### [Written task]
Each record below should be given again exactly as it reads.

### [Records for processing]
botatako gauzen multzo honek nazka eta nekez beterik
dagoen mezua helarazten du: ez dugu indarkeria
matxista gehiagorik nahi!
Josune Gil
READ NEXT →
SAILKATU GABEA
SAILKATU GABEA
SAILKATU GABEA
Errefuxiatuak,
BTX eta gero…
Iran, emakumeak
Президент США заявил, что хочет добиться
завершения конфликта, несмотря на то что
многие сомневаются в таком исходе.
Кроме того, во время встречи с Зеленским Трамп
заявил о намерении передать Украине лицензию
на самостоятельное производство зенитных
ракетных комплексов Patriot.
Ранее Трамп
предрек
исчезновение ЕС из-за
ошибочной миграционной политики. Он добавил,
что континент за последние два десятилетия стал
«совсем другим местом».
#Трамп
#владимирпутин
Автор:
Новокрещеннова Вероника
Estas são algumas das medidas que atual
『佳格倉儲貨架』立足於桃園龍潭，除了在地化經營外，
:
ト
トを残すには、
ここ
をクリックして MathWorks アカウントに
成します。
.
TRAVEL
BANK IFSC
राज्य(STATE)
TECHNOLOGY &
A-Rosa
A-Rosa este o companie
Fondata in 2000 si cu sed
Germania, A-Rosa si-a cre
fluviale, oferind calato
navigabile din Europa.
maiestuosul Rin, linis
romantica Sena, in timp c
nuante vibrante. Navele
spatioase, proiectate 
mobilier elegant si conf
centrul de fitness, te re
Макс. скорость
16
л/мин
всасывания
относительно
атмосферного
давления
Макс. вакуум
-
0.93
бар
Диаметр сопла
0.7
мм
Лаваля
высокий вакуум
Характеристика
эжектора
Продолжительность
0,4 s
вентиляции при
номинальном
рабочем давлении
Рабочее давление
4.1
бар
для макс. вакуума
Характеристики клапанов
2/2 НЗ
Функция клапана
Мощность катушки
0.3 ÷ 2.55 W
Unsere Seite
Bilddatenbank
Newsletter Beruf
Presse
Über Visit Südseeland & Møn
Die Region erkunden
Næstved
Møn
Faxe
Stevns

### [Response to this exercise]
botatako gauzen multzo honek nazka eta nekez beterik
dagoen mezua helarazten du: ez dugu indarkeria
matxista gehiagorik nahi!
Josune Gil
READ NEXT →
SAILKATU GABEA
SAILKATU GABEA
SAILKATU GABEA
Errefuxiatuak,
BTX eta gero…
Iran, emakumeak
Президент США заявил, что хочет добиться
завершения конфликта, несмотря на то что
многие сомневаются в таком исходе.
Кроме того, во время встречи с Зеленским Трамп
заявил о намерении передать Украине лицензию
на самостоятельное производство зенитных
ракетных комплексов Patriot.
Ранее Трамп
предрек
исчезновение ЕС из-за
ошибочной миграционной политики. Он добавил,
что континент за последние два десятилетия стал
«совсем другим местом».
#Трамп
#владимирпутин
Автор:
Новокрещеннова Вероника
Estas são algumas das medidas que atual
『佳格倉儲貨架』立足於桃園龍潭，除了在地化經營外，
:
ト
トを残すには、
ここ
をクリックして MathWorks アカウントに
成します。
.
TRAVEL
BANK IFSC
राज्य(STATE)
TECHNOLOGY &
A-Rosa
A-Rosa este o companie
Fondata in 2000 si cu sed
Germania, A-Rosa si-a cre
fluviale, oferind calato
navigabile din Europa.
maiestuosul Rin, linis
romantica Sena, in timp c
nuante vibrante. Navele
spatioase, proiectate 
mobilier elegant si conf
centrul de fitness, te re
Макс. скорость
16
л/мин
всасывания
относительно
атмосферного
давления
Макс. вакуум
-
0.93
бар
Диаметр сопла
0.7
мм
Лаваля
высокий вакуум
Характеристика
эжектора
Продолжительность
0,4 s
вентиляции при
номинальном
рабочем давлении
Рабочее давление
4.1
бар
для макс. вакуума
Характеристики клапанов
2/2 НЗ
Функция клапана
Мощность катушки
0.3 ÷ 2.55 W
Unsere Seite
Bilddatenbank
Newsletter Beruf
Presse
Über Visit Südseeland & Møn
Die Region erkunden
Næstved
Møn
Faxe
Stevns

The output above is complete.